The Northern Star Resources Ltd (ASX: NST) share price is down 11% after the ASX gold share’s weak FY26 update.
Northern Star Resources is one of the world’s largest gold miners. It has operations across Australia and North America.
Weak production and guidance update
The gold miner said that the December quarter’s gold sales were impacted by a “number of isolated negative events”. Northern Star Resources said that total sales were around 348,000 ounces in the quarter, resulting in FY26 first-half gold sales of around 729,000 ounces.
Due to the softer operational performance, the ASX gold share decided to revise its annual production guidance to between 1.6 million ounces to 1.7 million ounces of gold. This was reduced from guidance of between 1.7 million ounces to 1.85 million ounces.
What happened to the gold production?
On top of the previously disclosed events at Jundee and South Kalgoorlie, which collectively felt a production impact of 20,000 ounces, the quarter was affected by several unplanned maintenance and operational challenges.
Northern Star Resources said its Kalgoorlie project was impacted by a failure of the primary crusher at the processing plant, which hurt production for four weeks. It’s expected to return to normal operations in early January.
The ASX gold share said that Kalgoorlie’s production is expected to remain variable during the second half as it transitions from the existing plant to the new expanded million, which is on track for commissioning in early FY27.
The company also said that South Kalgoorlie operations returned to normalised underground mining during December after the wall slip event.
At Jundee, recovery works have taken longer than expected, with up to a 20,000 ounce impact, with a return to normal operations now expected during the March quarter after a structural failure of the crushing circuit in early October.
With Thunderbox, gold sales were impacted by continued lower mined grades from the Orelia open put and unplanned processing downtime associated with carbon-in-leach tank failures.
Pogo gold sales were affected by lower mined grades due to underground mining dilution.
The company said that it will provide quarterly costs and revised annual cost guidance as part of the quarterly update to be released on 22 January 2026. Lower production is likely to mean higher costs per ounce of gold, in my view.
Is this the Northern Star Resources share price a buy?
The gold price has soared over the past year or two, which has boosted the profitability potential of gold miners. However, they are still in danger of mining risks, as we’re seeing from Northern Star Resources.

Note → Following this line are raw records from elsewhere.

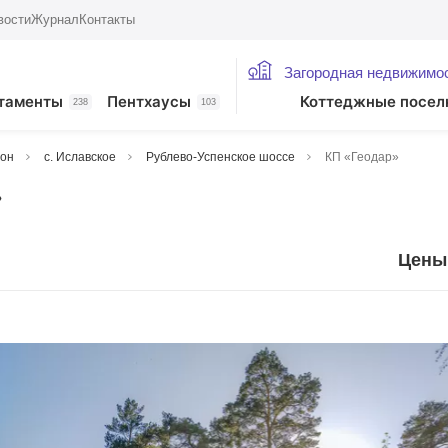
вости
Журнал
Контакты
Загородная недвижимо
таменты
Пентхаусы
Коттеджные посел
238
103
йон
с. Иславское
Рублево-Успенское шоссе
КП «Геодар»
»
Цены:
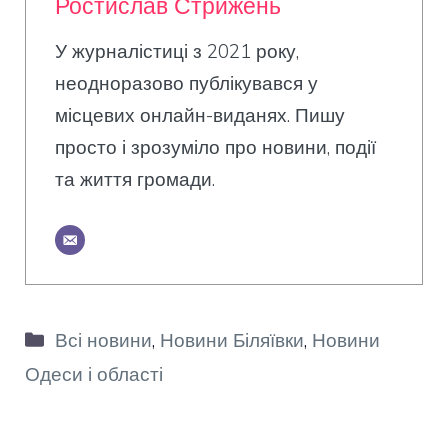
Ростислав Стрижень
У журналістиці з 2021 року,
неодноразово публікувався у
місцевих онлайн-виданях. Пишу
просто і зрозуміло про новини, події
та життя громади.
Категорії
Всі новини
,
Новини Біляївки
,
Новини
Одеси і області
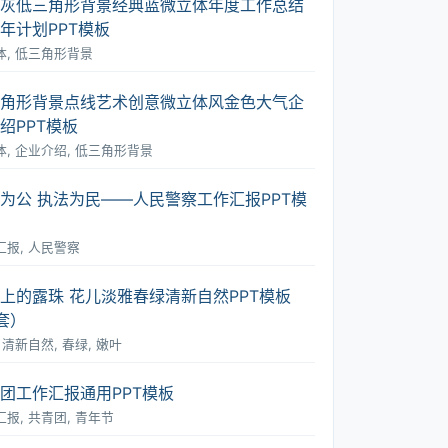
灰低三角形背景经典蓝微立体年度工作总结
年计划PPT模板
体, 低三角形背景
角形背景点线艺术创意微立体风金色大气企
绍PPT模板
体, 企业介绍, 低三角形背景
为公 执法为民――人民警察工作汇报PPT模
汇报, 人民警察
上的露珠 花儿淡雅春绿清新自然PPT模板
套）
 清新自然, 春绿, 嫩叶
团工作汇报通用PPT模板
报, 共青团, 青年节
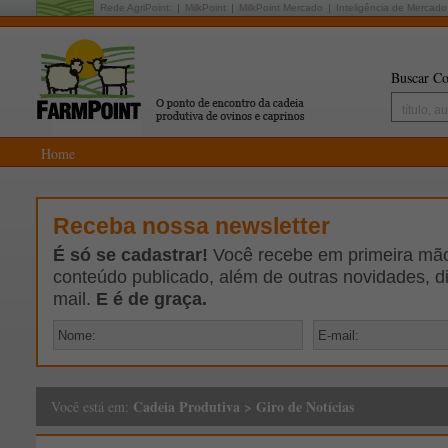
Rede AgriPoint:
MilkPoint
MilkPoint Mercado
Inteligência de Mercado
Buscar Co
Home
Receba nossa newsletter
É só se cadastrar!
Você recebe em primeira mão 
conteúdo publicado, além de outras novidades, d
mail.
E é de graça.
Cadeia Produtiva
>
Giro de Notícias
Você está em:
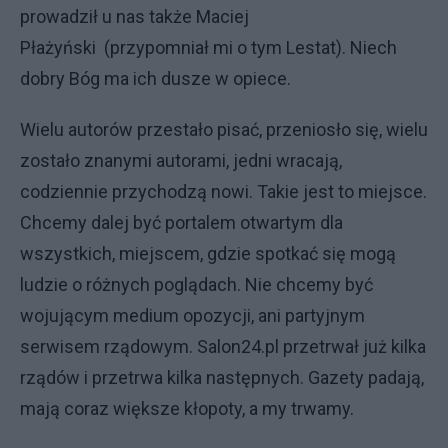
prowadził u nas także Maciej
Płażyński (przypomniał mi o tym Lestat). Niech
dobry Bóg ma ich dusze w opiece.
Wielu autorów przestało pisać, przeniosło się, wielu
zostało znanymi autorami, jedni wracają,
codziennie przychodzą nowi. Takie jest to miejsce.
Chcemy dalej być portalem otwartym dla
wszystkich, miejscem, gdzie spotkać się mogą
ludzie o różnych poglądach. Nie chcemy być
wojującym medium opozycji, ani partyjnym
serwisem rządowym. Salon24.pl przetrwał już kilka
rządów i przetrwa kilka następnych. Gazety padają,
mają coraz większe kłopoty, a my trwamy.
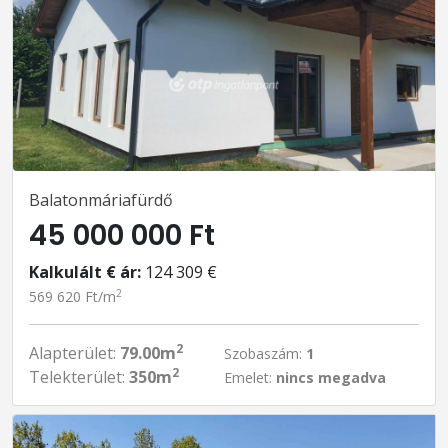
Balatonmáriafürdő
45 000 000 Ft
Kalkulált € ár:
124 309 €
2
569 620 Ft/m
2
Alapterület:
79.00m
Szobaszám:
1
2
Telekterület:
350m
Emelet:
nincs megadva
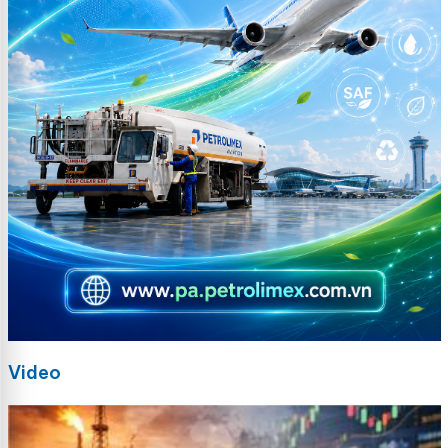
Video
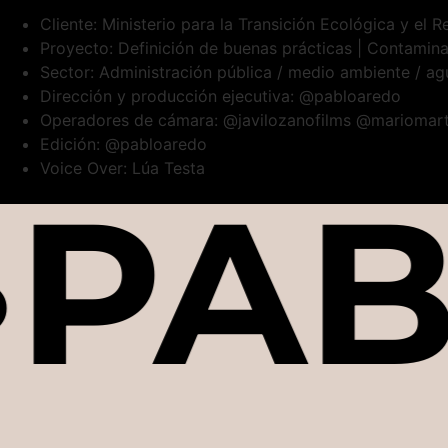
Cliente: Ministerio para la Transición Ecológica y el
Proyecto: Definición de buenas prácticas | Contamina
Sector: Administración pública / medio ambiente / ag
Dirección y producción ejecutiva: @pabloaredo
Operadores de cámara: @javilozanofilms @mariomart
Edición: @pabloaredo
Voice Over: Lúa Testa
PAB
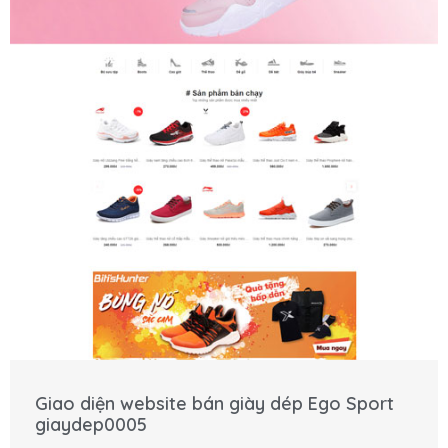
Giao diện website bán giày dép Ego Sport
giaydep0005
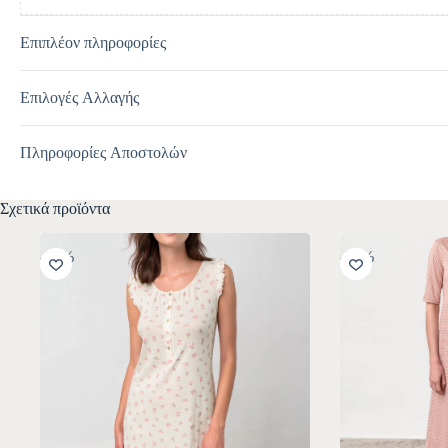
Επιπλέον πληροφορίες
Επιλογές Αλλαγής
Πληροφορίες Αποστολών
Σχετικά προϊόντα
-30%
-30%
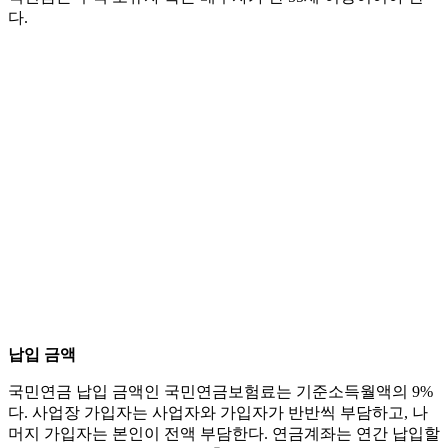
다.
납입 금액
국민연금 납입 금액인 국민연금보험료는 기준소득월액의 9%
다. 사업장 가입자는 사업자와 가입자가 반반씩 부담하고, 나
머지 가입자는 본인이 전액 부담한다. 연금계좌는 연간 납입할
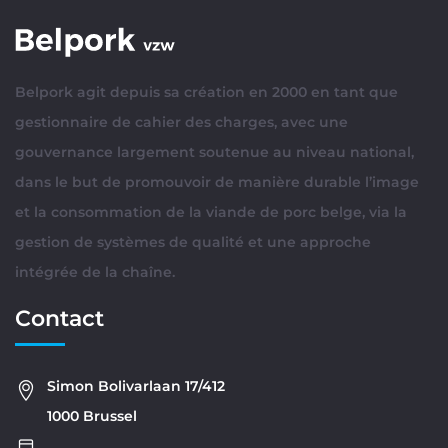
Belpork agit depuis sa création en 2000 en tant que
gestionnaire de cahier des charges, avec une
gouvernance largement soutenue au niveau national,
dans le but de promouvoir de manière durable l’image
et la consommation de la viande de porc belge, via la
gestion de systèmes de qualité et une approche
intégrée de la chaîne.
Contact
Simon Bolivarlaan 17/412
1000 Brussel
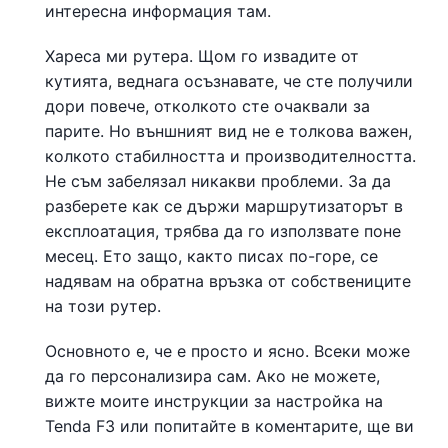
интересна информация там.
Хареса ми рутера. Щом го извадите от
кутията, веднага осъзнавате, че сте получили
дори повече, отколкото сте очаквали за
парите. Но външният вид не е толкова важен,
колкото стабилността и производителността.
Не съм забелязал никакви проблеми. За да
разберете как се държи маршрутизаторът в
експлоатация, трябва да го използвате поне
месец. Ето защо, както писах по-горе, се
надявам на обратна връзка от собствениците
на този рутер.
Основното е, че е просто и ясно. Всеки може
да го персонализира сам. Ако не можете,
вижте моите инструкции за настройка на
Tenda F3 или попитайте в коментарите, ще ви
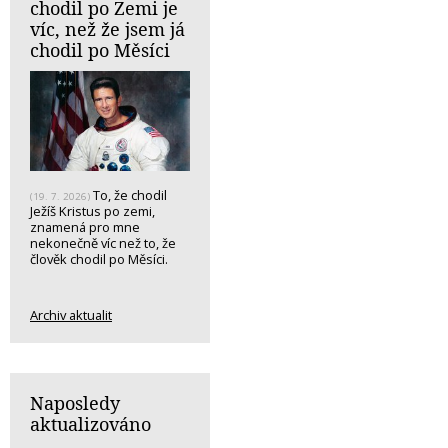
chodil po Zemi je
víc, než že jsem já
chodil po Měsíci
To, že chodil
(19. 7. 2026)
Ježíš Kristus po zemi,
znamená pro mne
nekonečně víc než to, že
člověk chodil po Měsíci.
Archiv aktualit
Naposledy
aktualizováno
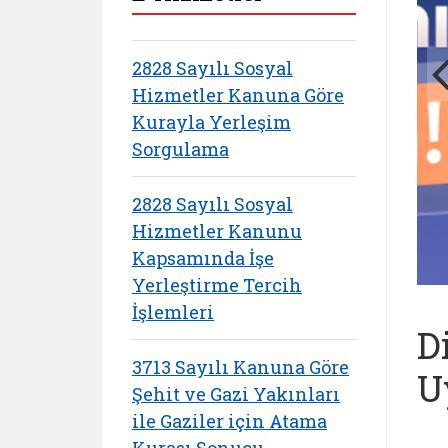
2828 Sayılı Sosyal
Hizmetler Kanuna Göre
Kurayla Yerleşim
Sorgulama
2828 Sayılı Sosyal
Hizmetler Kanunu
Kapsamında İşe
Yerleştirme Tercih
İşlemleri
D
3713 Sayılı Kanuna Göre
U
Şehit ve Gazi Yakınları
ile Gaziler için Atama
Kurası Sonucu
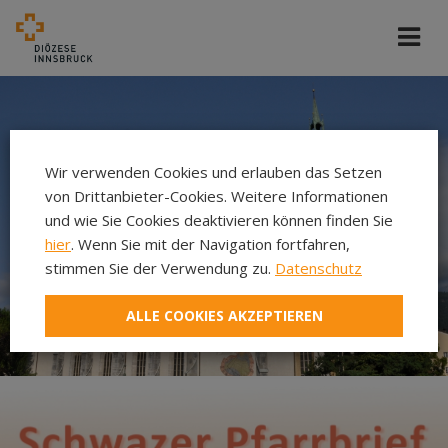
Wir verwenden Cookies und erlauben das Setzen
von Drittanbieter-Cookies. Weitere Informationen
und wie Sie Cookies deaktivieren können finden Sie
hier
. Wenn Sie mit der Navigation fortfahren,
stimmen Sie der Verwendung zu.
Datenschutz
ALLE COOKIES AKZEPTIEREN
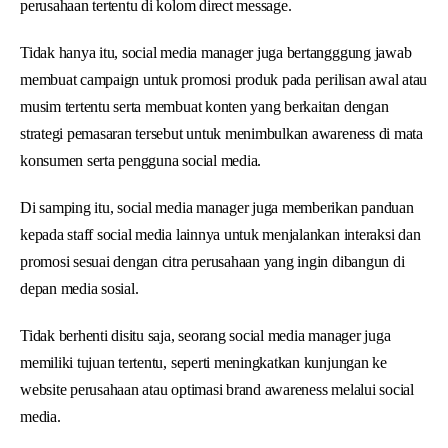
perusahaan tertentu di kolom direct message.
Tidak hanya itu, social media manager juga bertangggung jawab
membuat campaign untuk promosi produk pada perilisan awal atau
musim tertentu serta membuat konten yang berkaitan dengan
strategi pemasaran tersebut untuk menimbulkan awareness di mata
konsumen serta pengguna social media.
Di samping itu, social media manager juga memberikan panduan
kepada staff social media lainnya untuk menjalankan interaksi dan
promosi sesuai dengan citra perusahaan yang ingin dibangun di
depan media sosial.
Tidak berhenti disitu saja, seorang social media manager juga
memiliki tujuan tertentu, seperti meningkatkan kunjungan ke
website perusahaan atau optimasi brand awareness melalui social
media.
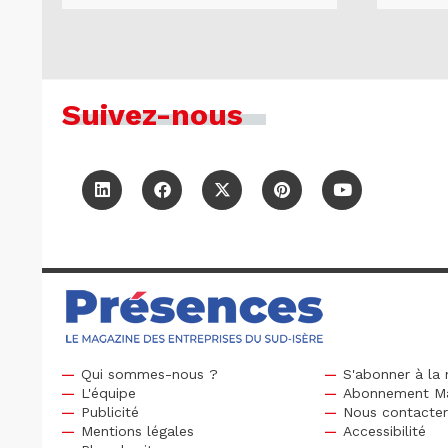
Suivez-nous
Qui sommes-nous ?
S'abonner à la 
L'équipe
Abonnement M
Publicité
Nous contacte
Mentions légales
Accessibilité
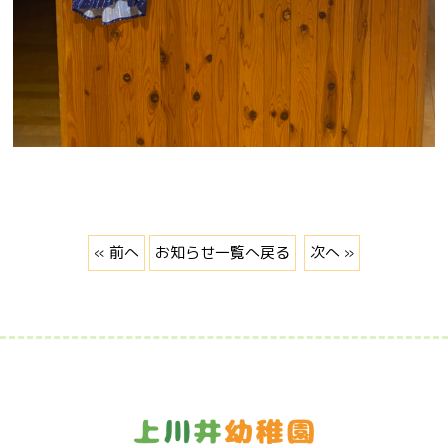
« 前へ
お知らせ一覧へ戻る
次へ »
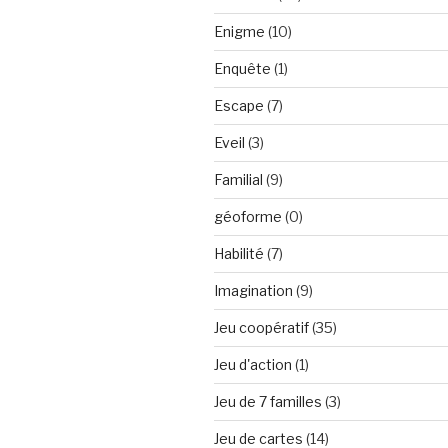
Enigme
(10)
Enquête
(1)
Escape
(7)
Eveil
(3)
Familial
(9)
géoforme
(0)
Habilité
(7)
Imagination
(9)
Jeu coopératif
(35)
Jeu d'action
(1)
Jeu de 7 familles
(3)
Jeu de cartes
(14)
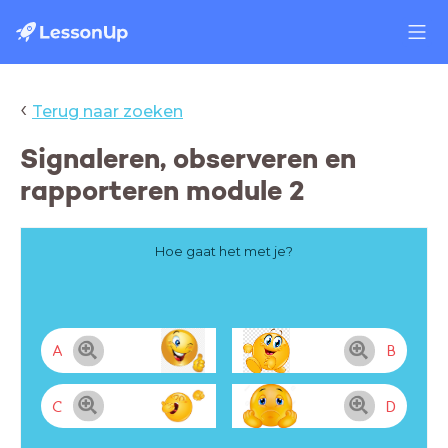
‹
Terug naar zoeken
Signaleren, observeren en
rapporteren module 2
Hoe gaat het met je?
A
B
C
D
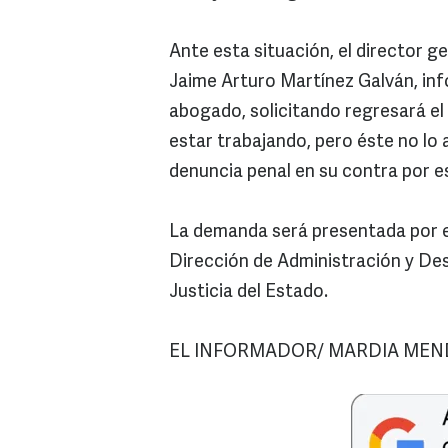
Ante esta situación, el director 
Jaime Arturo Martínez Galván, inf
abogado, solicitando regresará el 
estar trabajando, pero éste no lo 
denuncia penal en su contra por e
La demanda será presentada por el 
Dirección de Administración y De
Justicia del Estado.
EL INFORMADOR/ MARDIA MEN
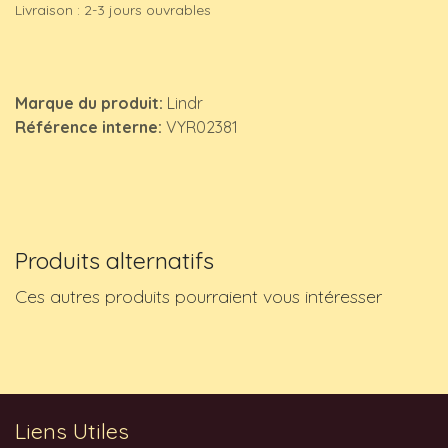
Livraison : 2-3 jours ouvrables
Marque du produit:
Lindr
Référence interne:
VYR02381
Produits alternatifs
Ces autres produits pourraient vous intéresser
Liens Utiles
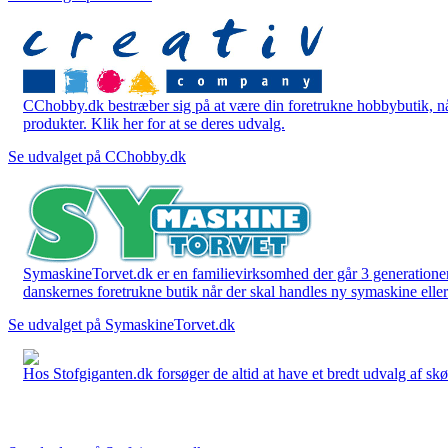
CChobby.dk bestræber sig på at være din foretrukne hobbybutik, når 
produkter. Klik her for at se deres udvalg.
Se udvalget på CChobby.dk
SymaskineTorvet.dk er en familievirksomhed der går 3 generationer t
danskernes foretrukne butik når der skal handles ny symaskine eller 
Se udvalget på SymaskineTorvet.dk
Hos Stofgiganten.dk forsøger de altid at have et bredt udvalg af skø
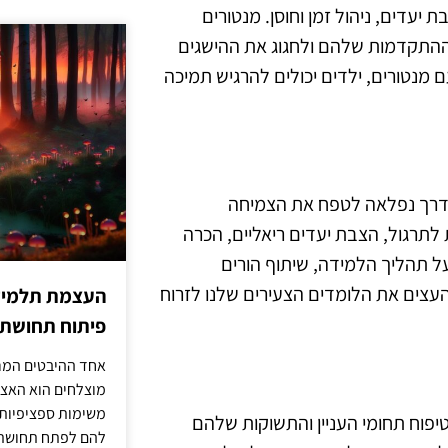
 יעדים, ניהול זמן וחוסן. מנטורים
ר ההתקדמות שלהם ולחגוג את ההישגים
 מנטורים, ילדים יכולים להרגיש תמיכה
א דרך נפלאה לטפח את הצמיחה
לתרגול, הצבת יעדים ריאליים, הכרה
ל תהליך הלמידה, שיתוף הורים
להעצים את הלומדים הצעירים שלנו לזרוח
העצמת תלמידים
פיתוח תחושת א
אחד ההיבטים המרכ
מוצלחים הוא האצל
משימות ספציפיות 
 טיפוח תחומי העניין והתשוקות שלהם
להם לפתח תחושת א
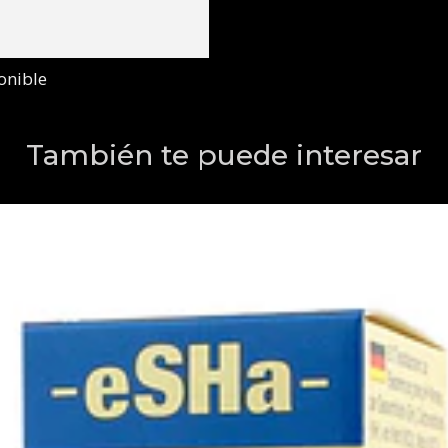
onible
También te puede interesar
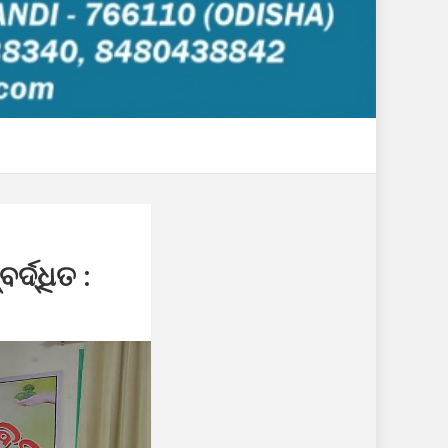
ଦ୍ଧିତ :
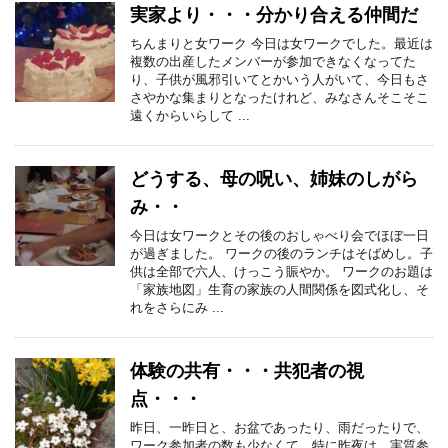
実家より・・・分かり合える仲間だ
ちんまりと女ワーク 今日は女ワークでした。最近は
複数の出産したメンバーが参加できなくなってた
り、子供が風邪引いてとかいう人がいて、今日もさ
さやかな集まりとなったけれど、みなさんそこそこ
遠くからいらして ...
どうする、母の呪い、姉妹のしがら
み・・
今日は女ワークとその後のおしゃべり会でほぼ一日
が過ぎました。 ワークの後のランチはそばめし。子
供は全部で六人、けっこう賑やか。 ワークのお題は
「家族地図」生育の家族の人間関係を図式化し、そ
れをさらにみ ...
体験の共有・・・共犯者の視
点・・・
昨日、一昨日と、お盆であったり、雨だったりで、
ワーク参加者の数も少なくて、特に昨夜は、実質参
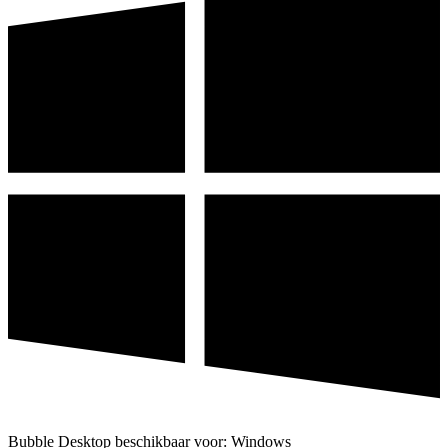
Bubble Desktop beschikbaar voor: Windows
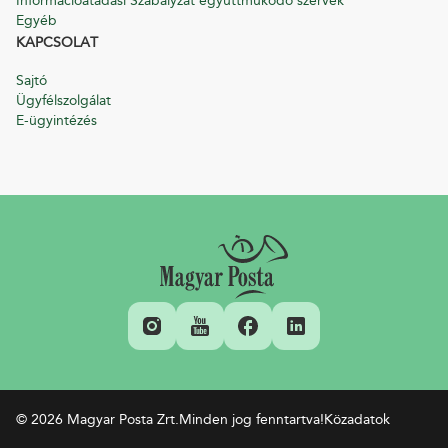
Információátadási Szabályzat együttműködő szervek
Egyéb
KAPCSOLAT
Sajtó
Ügyfélszolgálat
E-ügyintézés
© 2026 Magyar Posta Zrt.
Minden jog fenntartva!
Közadatok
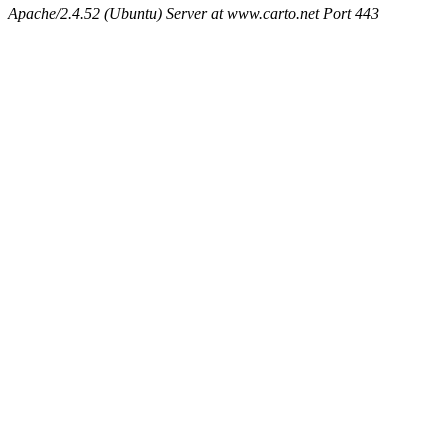
Apache/2.4.52 (Ubuntu) Server at www.carto.net Port 443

The company described these issues as one-offs and they do appear to be fixable, but it’d be unwise to expect a miner to never face issues.
We can still see the Northern Star Resources share price is up 55% in the past year, so I don’t think it can be called cheap. But, the sell-off could prove to be a good time to look at the miner if the gold price maintains its strength (or rises even further). But, there are other ASX growth shares I’d rather buy which offer a better risk-reward opportunity.